Pixel coordinate listings:

────────────────────

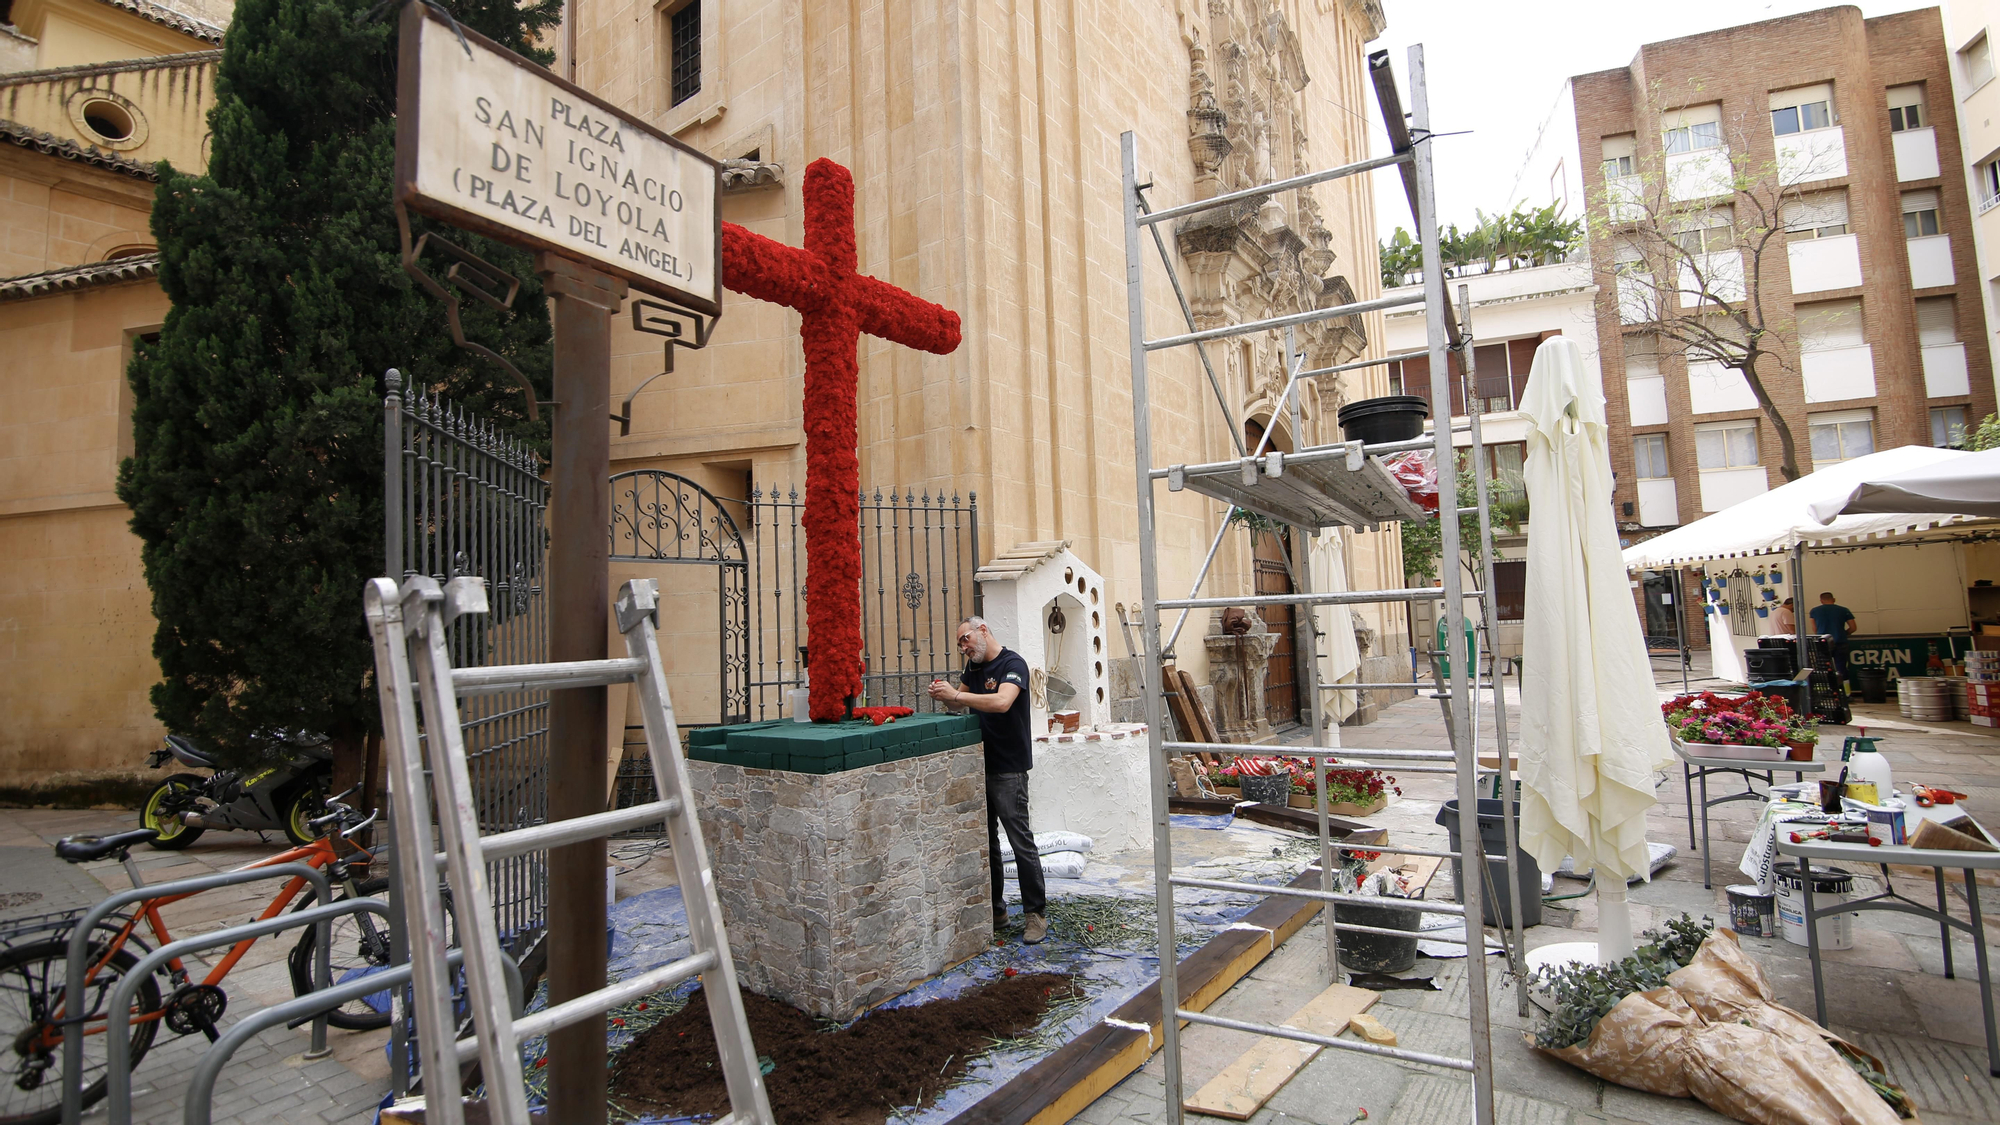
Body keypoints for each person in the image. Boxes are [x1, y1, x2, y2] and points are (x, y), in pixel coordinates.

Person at [928, 616, 1046, 944]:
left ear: (983, 631)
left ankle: (1036, 915)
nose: (963, 647)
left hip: (1008, 769)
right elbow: (959, 698)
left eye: (965, 639)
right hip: (977, 764)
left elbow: (1002, 702)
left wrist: (958, 696)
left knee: (1020, 841)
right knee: (988, 843)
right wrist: (944, 694)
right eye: (960, 644)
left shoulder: (1013, 664)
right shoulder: (974, 669)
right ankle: (997, 911)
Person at [1808, 591, 1857, 680]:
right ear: (1834, 599)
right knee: (1841, 667)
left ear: (1821, 601)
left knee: (1823, 668)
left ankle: (1827, 689)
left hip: (1823, 642)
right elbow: (1853, 627)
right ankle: (1844, 690)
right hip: (1840, 641)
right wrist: (1844, 633)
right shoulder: (1844, 610)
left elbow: (1815, 629)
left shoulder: (1814, 611)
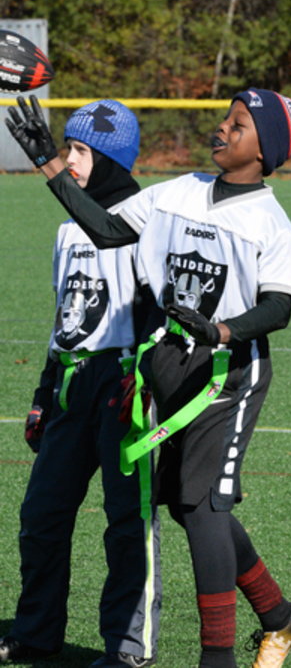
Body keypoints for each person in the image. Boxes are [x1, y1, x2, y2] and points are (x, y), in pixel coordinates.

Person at [5, 88, 291, 668]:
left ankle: (202, 656)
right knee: (182, 507)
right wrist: (47, 164)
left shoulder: (271, 224)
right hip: (165, 369)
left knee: (199, 510)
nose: (222, 128)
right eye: (225, 119)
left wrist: (220, 331)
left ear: (264, 150)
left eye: (237, 124)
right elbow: (107, 231)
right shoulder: (179, 191)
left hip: (224, 376)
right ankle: (279, 614)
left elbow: (278, 308)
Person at [1, 99, 163, 668]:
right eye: (67, 148)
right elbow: (63, 320)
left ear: (112, 159)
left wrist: (146, 378)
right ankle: (35, 632)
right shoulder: (68, 227)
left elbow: (158, 313)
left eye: (81, 151)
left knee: (127, 523)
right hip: (71, 385)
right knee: (41, 516)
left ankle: (128, 645)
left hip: (121, 387)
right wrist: (42, 395)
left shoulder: (144, 221)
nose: (69, 160)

────────────────────

- EXERCISE GOAL -
The task calls for every record to be transcribed exactly, with no images included.

- OUTPUT OF THE EXERCISE -
Body keypoints for each person in the image. Boxes are [x1, y1, x2, y2] and points are (x, y), in pixel coordinates.

Person at [928, 616, 1046, 944]:
left ear: (983, 631)
left ankle: (1036, 915)
nose: (963, 647)
left hip: (1008, 769)
right elbow: (959, 698)
left eye: (965, 639)
right hip: (977, 764)
left elbow: (1002, 702)
left wrist: (958, 696)
left knee: (1020, 841)
right knee: (988, 843)
right wrist: (944, 694)
right eye: (960, 644)
left shoulder: (1013, 664)
right shoulder: (974, 669)
right ankle: (997, 911)
Person at [1808, 591, 1857, 680]:
right ear: (1834, 599)
right knee: (1841, 667)
left ear: (1821, 601)
left knee: (1823, 668)
left ankle: (1827, 689)
left hip: (1823, 642)
right elbow: (1853, 627)
right ankle: (1844, 690)
right hip: (1840, 641)
right wrist: (1844, 633)
right shoulder: (1844, 610)
left elbow: (1815, 629)
left shoulder: (1814, 611)
Body keypoints for each person in the image. Boxes are [x1, y1, x2, y2] and points are (x, y), in pixel coordinates.

Person at [5, 88, 291, 668]:
left ankle: (202, 656)
right knee: (182, 507)
right wrist: (47, 164)
left shoulder: (271, 224)
right hip: (165, 369)
left knee: (199, 510)
nose: (222, 128)
right eye: (225, 119)
left wrist: (220, 331)
left ear: (264, 150)
left eye: (237, 124)
right elbow: (107, 231)
right shoulder: (179, 191)
left hip: (224, 376)
right ankle: (279, 614)
left elbow: (278, 308)
Person at [1, 99, 163, 668]:
right eye: (67, 148)
right elbow: (63, 320)
left ear: (112, 159)
left wrist: (146, 378)
right ankle: (35, 632)
right shoulder: (68, 227)
left elbow: (158, 313)
left eye: (81, 151)
left knee: (127, 523)
right hip: (71, 385)
right knee: (41, 516)
left ankle: (128, 645)
left hip: (121, 387)
right wrist: (42, 395)
left shoulder: (144, 221)
nose: (69, 160)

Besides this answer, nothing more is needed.